The founders originally saw the Expat Spouses Initiative as a civic effort, working their own social networks to recruit their first members. They put on small events to form a professional network. ESI attracted 200 people within two months. “The cause is very personal at one level,” Varathan said. “People almost immediately relate to it.”
Then, city officials got involved.
“The city was super proactive,” Varathan said. “We were surprised. We didn’t particularly reach out, but they were very responsive.”
Eindhoven city government, Technical University Eindhoven, Brainport developmen, Holland Expat Center South in Eindhoven and several companies facilitated a meeting, she said. Then Varathan applied for a last-minute grant as an alumnus of Technical University Eindhoven. “We won it … 9,000 euros.
“Suddenly, it was super serious.”
It happened super fast
The super-serious part started, Yianni said, with an October 2015 roundtable with city officials. By November, they had the grant. By January, they’d started a collaboration with HighTech XL, the hardware accelerator at Eindhoven’s fabled High-Tech Campus, where some of the world’s biggest tech companies including IBM and Intel have offices.
As of September, the 9-person Expat Spouses Initiative staff is working with about 20 companies and several startups.
- One of the big innovations to come out of Yianni’s and Varathan’s efforts is the Professional Empowerment Program and its PEP teams. Those teams are aligned with a developing recruitment infrastructure. There are eight PEP teams working in several verticals including marketing and communications. (Most have expertise in b2b and web marketing). They are working on real assignments, helping small businesses come up with marketing plans to boost revenue. PEP teams connect ESI members with people with similar ideas and interests, then bring in mentors and experts on the way to generating revenue.
- Another developing innovation is an effort to position the Eindhoven Expat Spouses Initiative to function as a de facto recruitment agency, educating companies about an undiscovered resource … men and women with serious skills, looking for opportunities but perhaps lacking a professional network. ESI takes a fee for allowing companies to recruit from its roster of talent … internationals with strong backgrounds in myriad talent categories including finance, tech and industrial design.

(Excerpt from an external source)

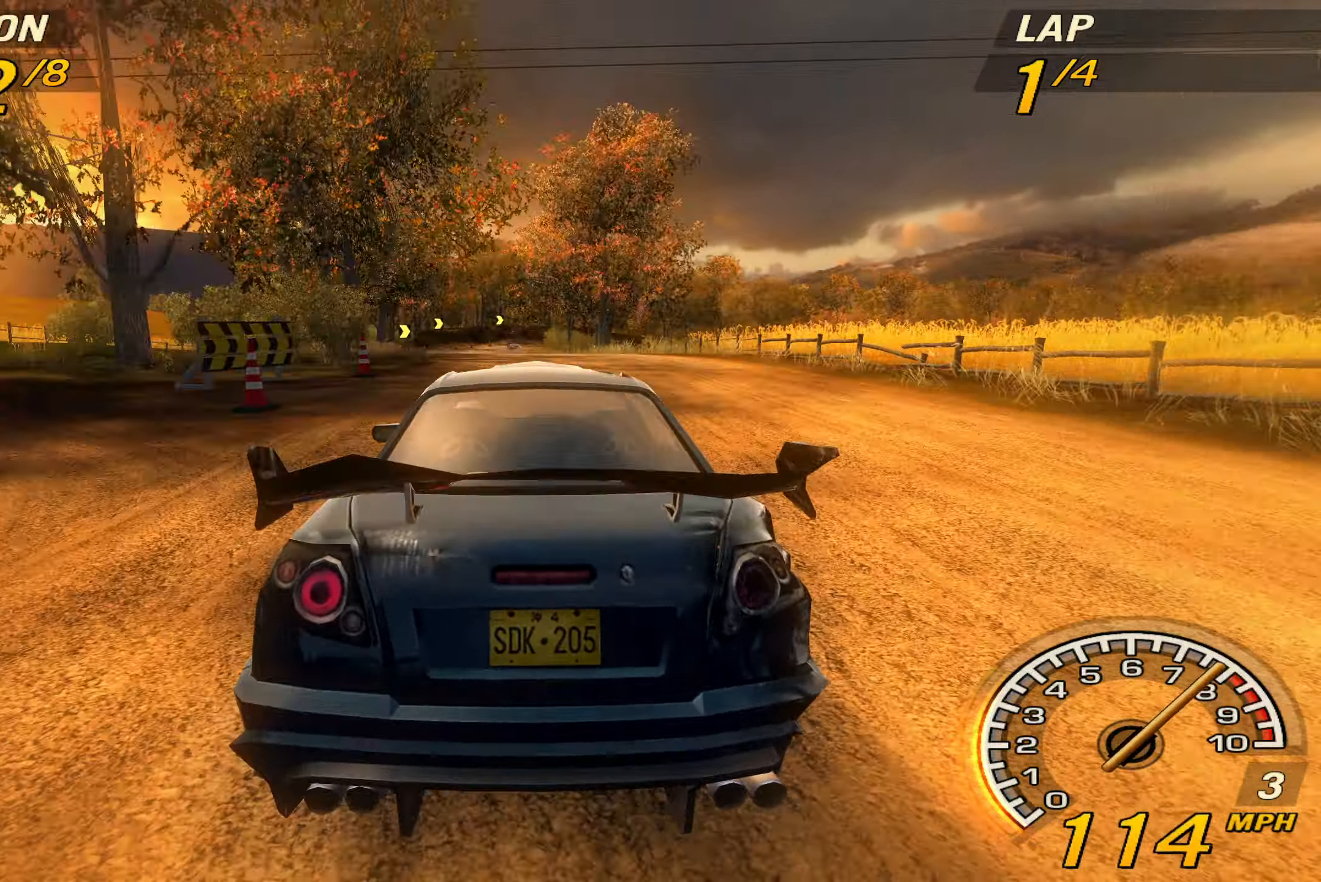
{"buttons": [], "left_stick": "left", "events": [[67, "left_stick", "center"], [367, "left_stick", "left"]]}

There is a PEP web-development team and a team working with the Eindhoven city government. Which is fitting because Eindhoven has what Varathan calls “a very worked-out plan” to double the number of internationals to 80,000 from almost 40,000 during the next three-to-five years. Apparently 80,000 is the number economic-development officials project in a skills surfeit based on the number of students in the Netherlands, the number of people people retiring, and estimated job growth and talent requirement for companies.

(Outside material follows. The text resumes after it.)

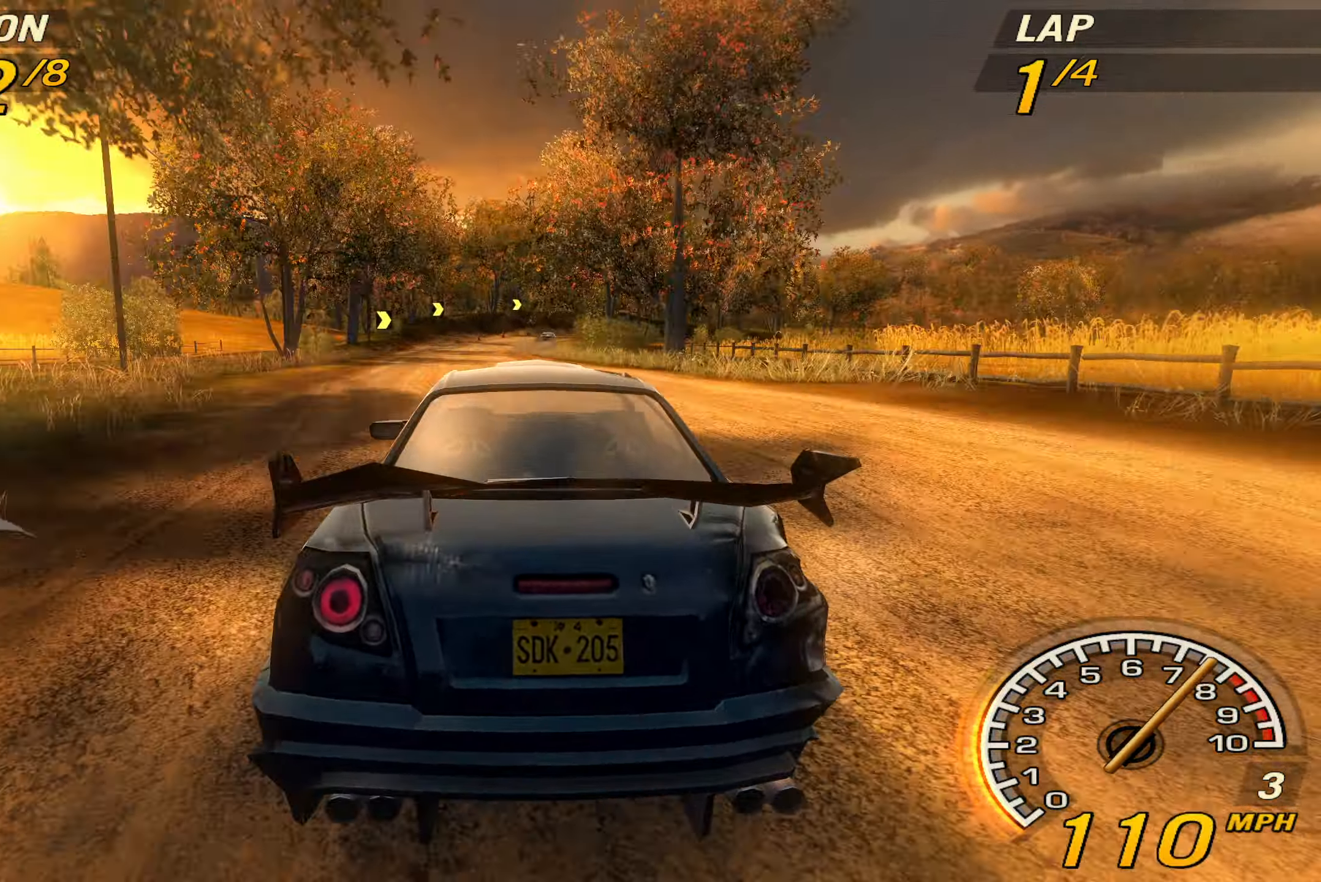
{"buttons": [], "left_stick": "center", "events": [[167, "left_stick", "center"]]}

“They see a gap, and this gap can only be filled with Internationals,” Varathan said.
All this is cool … but the secret sauce at ESI is Yianni’s and Varathan’s molecular understanding of the trailing spouse life, and their intimate connections to so many people like themselves. And on some level, they’re selling tough love.

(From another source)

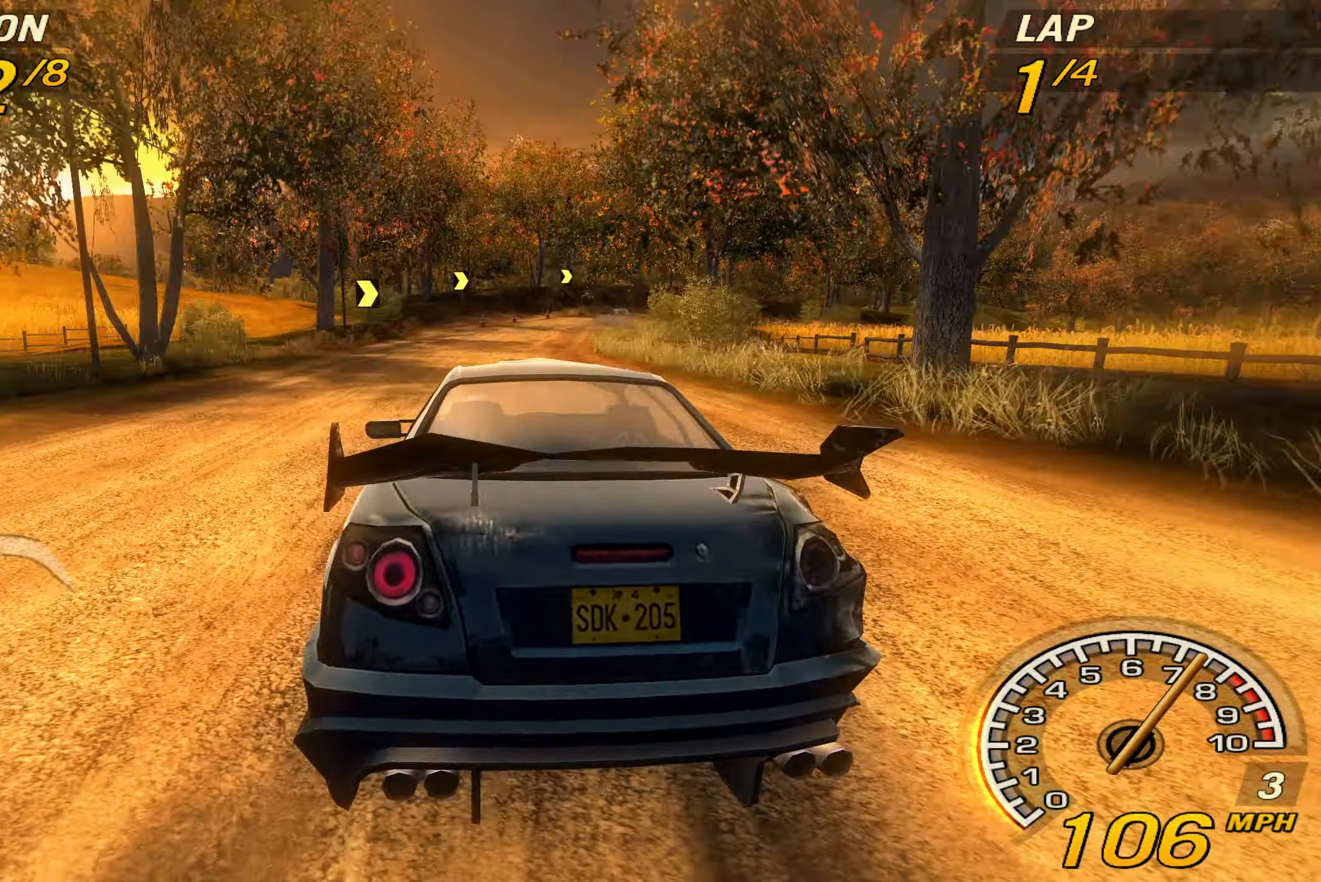
{"buttons": [], "left_stick": "center", "events": [[67, "left_stick", "right"], [333, "left_stick", "center"]]}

Neither side – internationals nor employers – understand the big picture of global mobility, Varathan said. “Companies are always looking at (the trailing spouse issue) like, ‘What can I give this employee to keep their family happy for two years?’ They treat expats like an odd stupid child. But the worst part is expats buy it.”
“Even we didn’t get it. We encourage them to be self-driven, to set their own goals, then see what they achieve.”